João Tavares é neto de produtor de cacau. Tem 650 hectares de cacau na região de Uruçuca. É um dos mais respeitados produtores de cacau gourmet do Brasil e já ganhou duas vezes a principal premiação internacional de cacau no salão de chocolate em Paris.

João mostra alguns tipos de cacau que ele usa na fazenda. “Aqui na Fazenda Leolinda nós usamos mais de 200 variedades de cacau e essa é uma das qualidades do cacau daqui. A complexidade de aromas é fantástica”, afirma.

João insiste que o segredo do cacau gourmet está no beneficiamento do grão. E a primeira etapa acontece na colheita, no meio da Mata Atlântica: “Essa é a etapa um de todo o processo de beneficiamento do cacau gourmet.  Inicialmente a gente descarta os frutos que estão doentes, infectados com a vassoura de bruxa, podridão parda, perfurados por roedores ou pássaros, eles são tirados do lote que vai ser beneficiado e depois a gente faz  por maturação. Então, frutos verdes, verdoengos ou sobremaduros também são retirados do lote”, explica.

Já na etapa da quebra da casca, uma segunda seleção. Quem mostra o processo é o braço direito do João Tavares, Paulo César de Souza.

O fruto escuro demonstra que está com a vassoura de bruxa. “Esse cacau convencional vai para outra casa de fermentação, outra estufa, totalmente isolada do gourmet”, afirma.

Enquanto os burricos levam o cacau para casa de fermentação, João Tavares e Paulo César preparam uma surpresa para a equipe do Globo Rural: eles colocam as amêndoas recém colhidas em uma cama da bananeira. Em menos de dez minutos começa a escorrer um líquido denso, que é o mel de cacau.

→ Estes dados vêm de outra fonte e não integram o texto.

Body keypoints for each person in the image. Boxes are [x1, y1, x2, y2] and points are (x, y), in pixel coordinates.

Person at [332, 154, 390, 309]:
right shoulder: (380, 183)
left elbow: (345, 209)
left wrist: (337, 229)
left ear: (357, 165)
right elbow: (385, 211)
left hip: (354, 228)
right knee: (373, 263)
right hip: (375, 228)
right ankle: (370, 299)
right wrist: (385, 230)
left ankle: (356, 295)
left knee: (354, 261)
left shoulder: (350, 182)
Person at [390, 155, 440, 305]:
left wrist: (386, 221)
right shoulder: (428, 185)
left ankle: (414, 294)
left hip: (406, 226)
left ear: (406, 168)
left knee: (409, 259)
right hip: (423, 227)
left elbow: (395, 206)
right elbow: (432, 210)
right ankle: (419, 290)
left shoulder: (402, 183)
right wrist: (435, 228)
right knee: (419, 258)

Em uma taça improvisada com o próprio cacau, a equipe prova a ‘bebida’. “Nossa, que delicia que é isso. Muito especial”, diz a repórter. “Tem que vir numa fazenda de cacau pra provar isso aqui só tem numa fazenda de cacau”, diz João Tavares.

As amêndoas precisam ser levadas para a casa de fermentação logo após a colheita. Aliás, a fermentação é uma etapa que muitos produtores de cacau comum não fazem.

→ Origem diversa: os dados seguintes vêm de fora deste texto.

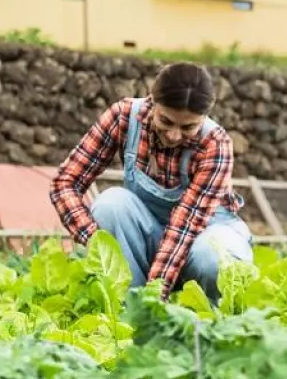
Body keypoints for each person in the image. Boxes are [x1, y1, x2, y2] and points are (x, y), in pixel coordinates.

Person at [49, 61, 253, 302]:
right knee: (111, 204)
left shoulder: (215, 143)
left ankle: (208, 324)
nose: (174, 135)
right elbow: (64, 183)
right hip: (150, 236)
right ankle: (128, 308)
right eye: (166, 121)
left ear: (204, 117)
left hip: (203, 236)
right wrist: (95, 241)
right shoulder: (123, 117)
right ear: (153, 101)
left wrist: (155, 298)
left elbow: (184, 225)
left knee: (212, 256)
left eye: (188, 127)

Na fazenda, as amêndoas permanecem em cochos durante sete dias, mas precisam ser reviradas a cada 48 horas.

Essa etapa é um dos segredos da produção da fazenda. Os cochos de fermentação são redondos e não quadrados ou retangulares, como de costume. Esse detalhe faz uma grande diferença na qualidade final do cacau gourmet.

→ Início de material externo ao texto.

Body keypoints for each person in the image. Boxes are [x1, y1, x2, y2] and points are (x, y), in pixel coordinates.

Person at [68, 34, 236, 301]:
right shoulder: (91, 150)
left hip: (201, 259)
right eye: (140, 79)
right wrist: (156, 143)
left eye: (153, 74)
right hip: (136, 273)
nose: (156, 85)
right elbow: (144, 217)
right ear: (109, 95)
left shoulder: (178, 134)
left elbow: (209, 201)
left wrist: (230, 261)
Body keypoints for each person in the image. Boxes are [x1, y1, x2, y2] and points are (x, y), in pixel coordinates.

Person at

A temperatura ultrapassa os 47 graus. Com os cochos redondos, a distribuição de calor é uniforme. Quando existem cantos, as amêndoas que ficam depositadas ali têm o processo de fermentação prejudicado. “A ideia é você dar a mesma condição a todos os grãos. Fazer a fermentação mais homogênea possível”, explica João.

Passados sete dias, a certeza de que essas amêndoas estão boas pra ir pra secagem vem através do corte. “Abre em banda. Tem que estar clarinha.  Nós cortamos 50. Tem que ter 40 boas. Oitenta por cento”, explica Domingos, responsável pela viração das amêndoas.

Subir significa ir para a estufa. Em vez de usar o método tradicional de secagem  na barcaça, João adaptou estufas de café para secar o cacau. Primeiro as amêndoas ficam em montes e são movimentadas para a parte úmida receber sol, secar e a partir do terceiro dia, elas são revolvidas de forma mais aberta. Além de proteger da chuva, a estufa precisa ter ventilação senão o cacau mofa. Aí é ensacar para fazer um último teste de qualidade.

“Aqui a gente vai fazer um corte nessas 50 amêndoas e vai verificar o percentual de fermentação desse lote e isso é um indicativo, além da qualidade, mas a depender do percentual de fermentação, vai ficar claro que não há  o amargor, que não há adstringência. Todas essas aqui são amêndoas perfeitamente fermentadas”, mostra João.

O produtor também explica como se certifica de que o cacau vai resultar em um chocolate bom. “Porque de um cacau bom, você pode fazer um chocolate bom ou um chocolate ruim. Mas de um cacau ruim certamente você vai ter um chocolate ruim”, afirma.

Trinta dias depois da colheita, o cacau gourmet chega à fabrica para virar chocolate. Na fábrica de Diego Badaró em Salvador, as amêndoas gourmet do João e as do próprio Diego são beneficiadas e vendidas para 16 países, incluindo a Bélgica, que tem a fama de produzir os melhores chocolates finos do mundo.

Para Diego, chocolate é como vinho. Cada produto tem seu terroir, sua característica de localidade. E agora é a vez de experimentar o sabor do chocolate fino tropical.